[WRITTEN EXERCISE] Output all the data exactly. Pictures do not belong in the copy.

------ ITEMS

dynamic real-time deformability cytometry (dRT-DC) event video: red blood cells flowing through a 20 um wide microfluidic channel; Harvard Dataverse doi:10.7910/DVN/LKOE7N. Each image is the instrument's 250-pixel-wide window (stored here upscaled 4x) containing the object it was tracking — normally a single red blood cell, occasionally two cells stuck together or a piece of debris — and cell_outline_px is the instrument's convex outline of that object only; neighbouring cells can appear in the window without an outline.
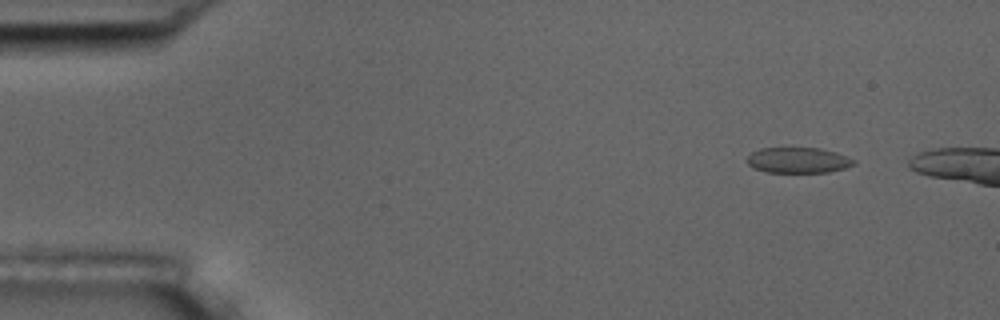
{"species": "common noctule bat (a hibernating species)", "species_latin": "Nyctalus noctula", "temperature_condition": "room temperature", "stored_images_in_passage": 4, "camera_frame_rate_fps": 3000, "um_per_image_px": 0.085, "animal": {"sex": "male", "body_mass_g": 17.5, "forearm_length_mm": 52.3}, "frame": {"image": 1, "passage_image": 2, "time_ms": 1.333, "image_size_px": [1000, 320], "cell_outline_px": [[856, 164], [844, 168], [828, 172], [768, 172], [756, 168], [748, 164], [748, 156], [752, 152], [760, 148], [820, 148], [836, 152], [856, 160]], "centroid_in_image_um": [67.88, 13.61], "position_along_channel_um": 17.1, "area_um2": 15.78}}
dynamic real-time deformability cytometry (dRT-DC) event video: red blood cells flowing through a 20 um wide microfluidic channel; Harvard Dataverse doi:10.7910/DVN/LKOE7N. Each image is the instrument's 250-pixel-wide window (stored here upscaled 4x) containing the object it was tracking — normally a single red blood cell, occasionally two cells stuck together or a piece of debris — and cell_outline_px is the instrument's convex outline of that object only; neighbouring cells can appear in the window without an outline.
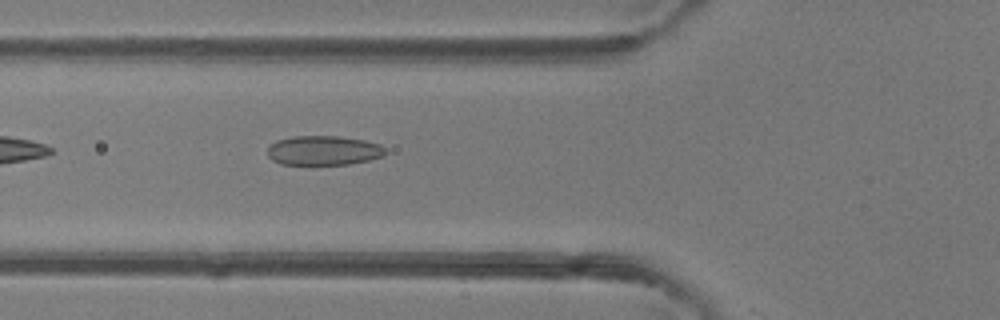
{"species": "common noctule bat (a hibernating species)", "species_latin": "Nyctalus noctula", "temperature_condition": "room temperature", "stored_images_in_passage": 5, "camera_frame_rate_fps": 3000, "um_per_image_px": 0.085, "animal": {"sex": "female"}, "frame": {"image": 1, "passage_image": 4, "time_ms": 1.0, "image_size_px": [1000, 320], "cell_outline_px": [[384, 152], [380, 156], [368, 160], [348, 164], [280, 164], [272, 160], [268, 156], [268, 148], [276, 140], [292, 136], [340, 136], [364, 140], [380, 144], [384, 148]], "centroid_in_image_um": [27.46, 12.78], "position_along_channel_um": 98.3, "area_um2": 20.06}}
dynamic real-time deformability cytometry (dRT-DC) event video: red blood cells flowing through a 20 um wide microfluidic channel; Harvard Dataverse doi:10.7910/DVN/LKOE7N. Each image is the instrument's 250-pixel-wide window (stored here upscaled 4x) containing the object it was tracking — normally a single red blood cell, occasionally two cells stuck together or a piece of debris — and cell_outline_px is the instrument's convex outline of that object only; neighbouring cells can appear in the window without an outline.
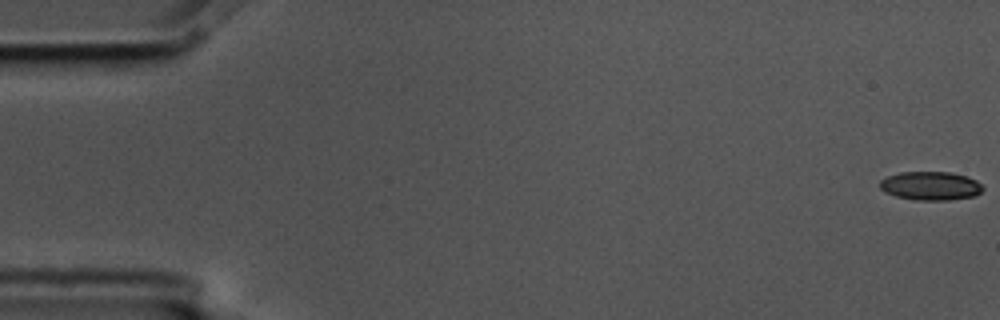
{"species": "common noctule bat (a hibernating species)", "species_latin": "Nyctalus noctula", "temperature_condition": "cold", "stored_images_in_passage": 57, "camera_frame_rate_fps": 3000, "um_per_image_px": 0.085, "animal": {"sex": "male", "body_mass_g": 17.5, "forearm_length_mm": 52.3}, "frame": {"image": 1, "passage_image": 1, "time_ms": 0.0, "image_size_px": [1000, 320], "cell_outline_px": [[984, 188], [976, 196], [948, 200], [916, 200], [896, 196], [884, 192], [880, 188], [880, 180], [888, 176], [900, 172], [948, 172], [968, 176], [976, 180]], "centroid_in_image_um": [79.1, 15.8], "position_along_channel_um": 5.9, "area_um2": 17.22}}
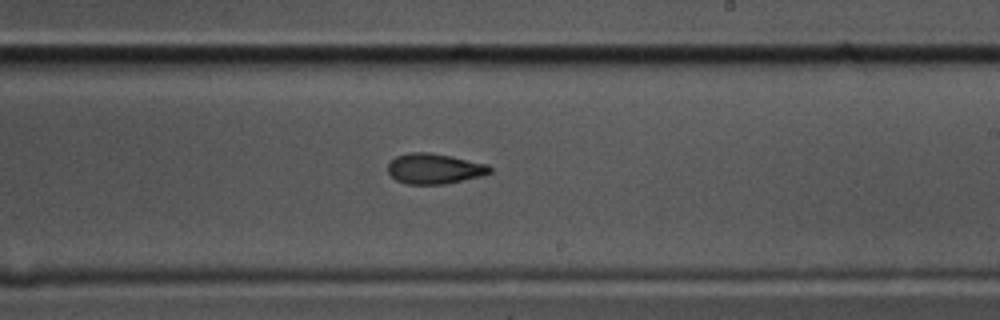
{"frame": {"image": 2, "passage_image": 34, "time_ms": 11.0, "image_size_px": [1000, 320], "cell_outline_px": [[492, 172], [480, 176], [444, 184], [408, 184], [396, 180], [388, 172], [388, 164], [396, 156], [408, 152], [428, 152], [488, 164], [492, 168]], "centroid_in_image_um": [36.91, 14.33], "position_along_channel_um": 252.1, "area_um2": 17.86}}
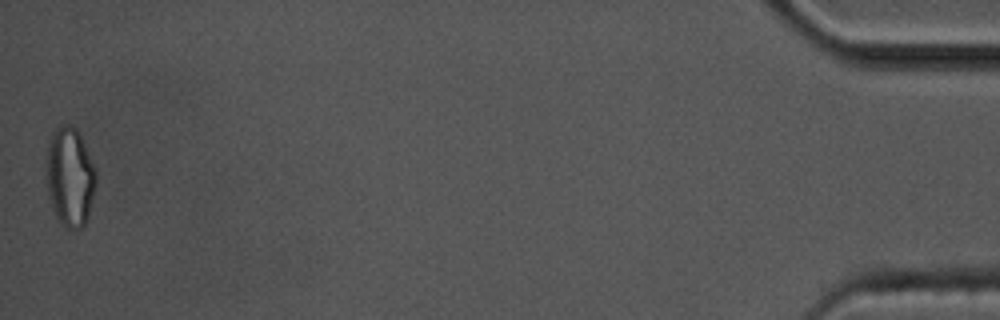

------------

[EXERCISE RESULT]
dynamic real-time deformability cytometry (dRT-DC) event video: red blood cells flowing through a 20 um wide microfluidic channel; Harvard Dataverse doi:10.7910/DVN/LKOE7N. Each image is the instrument's 250-pixel-wide window (stored here upscaled 4x) containing the object it was tracking — normally a single red blood cell, occasionally two cells stuck together or a piece of debris — and cell_outline_px is the instrument's convex outline of that object only; neighbouring cells can appear in the window without an outline.
{"species": "common noctule bat (a hibernating species)", "species_latin": "Nyctalus noctula", "temperature_condition": "room temperature", "stored_images_in_passage": 4, "camera_frame_rate_fps": 3000, "um_per_image_px": 0.085, "animal": {"sex": "male", "body_mass_g": 17.5, "forearm_length_mm": 52.3}, "frame": {"image": 1, "passage_image": 2, "time_ms": 1.333, "image_size_px": [1000, 320], "cell_outline_px": [[856, 164], [844, 168], [828, 172], [768, 172], [756, 168], [748, 164], [748, 156], [752, 152], [760, 148], [820, 148], [836, 152], [856, 160]], "centroid_in_image_um": [67.88, 13.61], "position_along_channel_um": 17.1, "area_um2": 15.78}}
dynamic real-time deformability cytometry (dRT-DC) event video: red blood cells flowing through a 20 um wide microfluidic channel; Harvard Dataverse doi:10.7910/DVN/LKOE7N. Each image is the instrument's 250-pixel-wide window (stored here upscaled 4x) containing the object it was tracking — normally a single red blood cell, occasionally two cells stuck together or a piece of debris — and cell_outline_px is the instrument's convex outline of that object only; neighbouring cells can appear in the window without an outline.
{"species": "common noctule bat (a hibernating species)", "species_latin": "Nyctalus noctula", "temperature_condition": "room temperature", "stored_images_in_passage": 5, "camera_frame_rate_fps": 3000, "um_per_image_px": 0.085, "animal": {"sex": "female"}, "frame": {"image": 1, "passage_image": 4, "time_ms": 1.0, "image_size_px": [1000, 320], "cell_outline_px": [[384, 152], [380, 156], [368, 160], [348, 164], [280, 164], [272, 160], [268, 156], [268, 148], [276, 140], [292, 136], [340, 136], [364, 140], [380, 144], [384, 148]], "centroid_in_image_um": [27.46, 12.78], "position_along_channel_um": 98.3, "area_um2": 20.06}}
dynamic real-time deformability cytometry (dRT-DC) event video: red blood cells flowing through a 20 um wide microfluidic channel; Harvard Dataverse doi:10.7910/DVN/LKOE7N. Each image is the instrument's 250-pixel-wide window (stored here upscaled 4x) containing the object it was tracking — normally a single red blood cell, occasionally two cells stuck together or a piece of debris — and cell_outline_px is the instrument's convex outline of that object only; neighbouring cells can appear in the window without an outline.
{"species": "common noctule bat (a hibernating species)", "species_latin": "Nyctalus noctula", "temperature_condition": "cold", "stored_images_in_passage": 57, "camera_frame_rate_fps": 3000, "um_per_image_px": 0.085, "animal": {"sex": "male", "body_mass_g": 17.5, "forearm_length_mm": 52.3}, "frame": {"image": 1, "passage_image": 1, "time_ms": 0.0, "image_size_px": [1000, 320], "cell_outline_px": [[984, 188], [976, 196], [948, 200], [916, 200], [896, 196], [884, 192], [880, 188], [880, 180], [888, 176], [900, 172], [948, 172], [968, 176], [976, 180]], "centroid_in_image_um": [79.1, 15.8], "position_along_channel_um": 5.9, "area_um2": 17.22}}
{"frame": {"image": 2, "passage_image": 34, "time_ms": 11.0, "image_size_px": [1000, 320], "cell_outline_px": [[492, 172], [480, 176], [444, 184], [408, 184], [396, 180], [388, 172], [388, 164], [396, 156], [408, 152], [428, 152], [488, 164], [492, 168]], "centroid_in_image_um": [36.91, 14.33], "position_along_channel_um": 252.1, "area_um2": 17.86}}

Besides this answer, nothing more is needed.